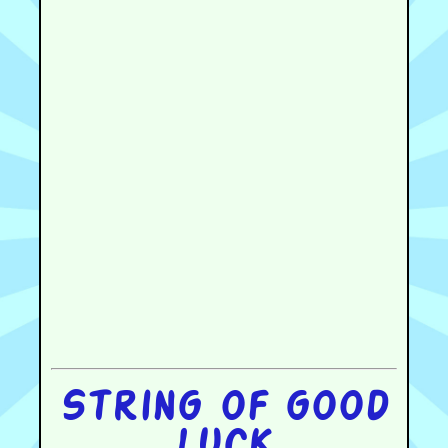
String of good
luck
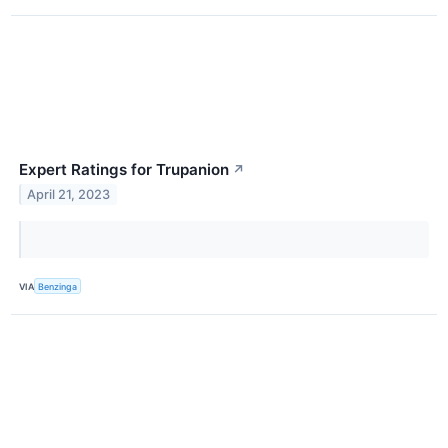
Expert Ratings for Trupanion
↗
April 21, 2023
VIA
Benzinga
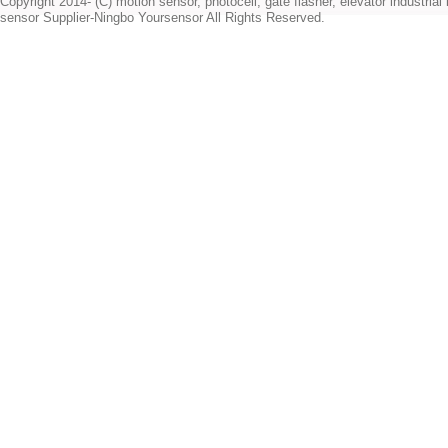
Copyright 2014- (C) motion sensor, photocell, gate flasher, elevator industrial l
sensor Supplier-Ningbo Yoursensor All Rights Reserved.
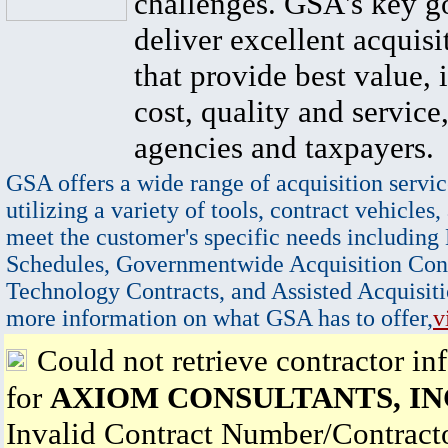
challenges. GSA's key go
deliver excellent acquisi
that provide best value, 
cost, quality and service,
agencies and taxpayers.
GSA offers a wide range of acquisition servic
utilizing a variety of tools, contract vehicles,
meet the customer's specific needs including
Schedules, Governmentwide Acquisition Cont
Technology Contracts, and Assisted Acquisiti
more information on what GSA has to offer,
v
Could not retrieve contractor in
for
AXIOM CONSULTANTS, IN
Invalid Contract Number/Contrac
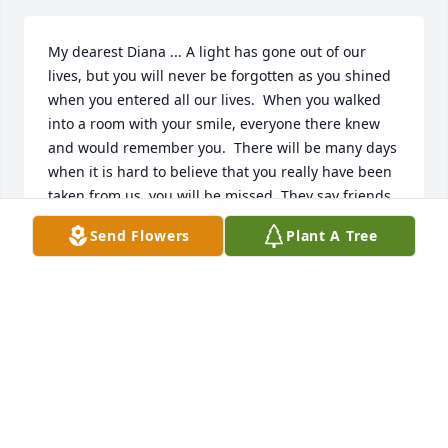
My dearest Diana ... A light has gone out of our 
lives, but you will never be forgotten as you shined 
when you entered all our lives.  When you walked 
into a room with your smile, everyone there knew 
and would remember you.  There will be many days 
when it is hard to believe that you really have been 
taken from us, you will be missed. They say friends 
come in and out of your life but only true ones leave 
Send Flowers
Plant A Tree
footprints in your heart - my heart is filled with your 
footprints.  There is no truer Mother, grandmother, 
aunt, sister, sister-in-law, cousin and friend than 
you.  My experience with you when we first met and 
embraced, your love never left.  To your entire 
family and friends, you were the love of their lives.  
Not a day goes by that I do not think about you.  
You've made your mark in life and those who knew 
you have your impression imbedded in their hearts.  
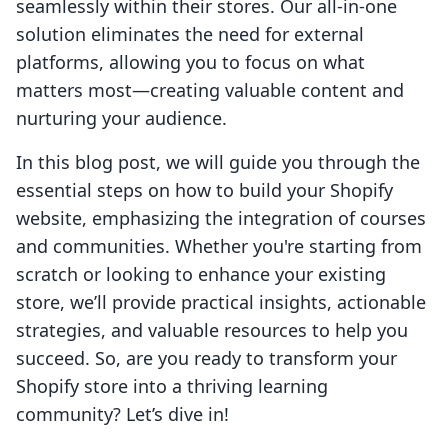
seamlessly within their stores. Our all-in-one
solution eliminates the need for external
platforms, allowing you to focus on what
matters most—creating valuable content and
nurturing your audience.
In this blog post, we will guide you through the
essential steps on how to build your Shopify
website, emphasizing the integration of courses
and communities. Whether you're starting from
scratch or looking to enhance your existing
store, we’ll provide practical insights, actionable
strategies, and valuable resources to help you
succeed. So, are you ready to transform your
Shopify store into a thriving learning
community? Let’s dive in!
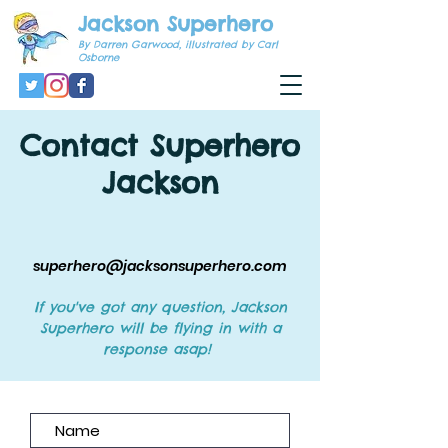
Jackson Superhero
By Darren Garwood, illustrated by Carl
Osborne
Contact Superhero
Jackson
superhero@jacksonsuperhero.com
If you've got any question, Jackson
Superhero will be flying in with a
response asap!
● ● ● ● ●
Try it: Determine the count of lines in the data that contain the string "sensor", and reply with that count alone.

Exercise output: 2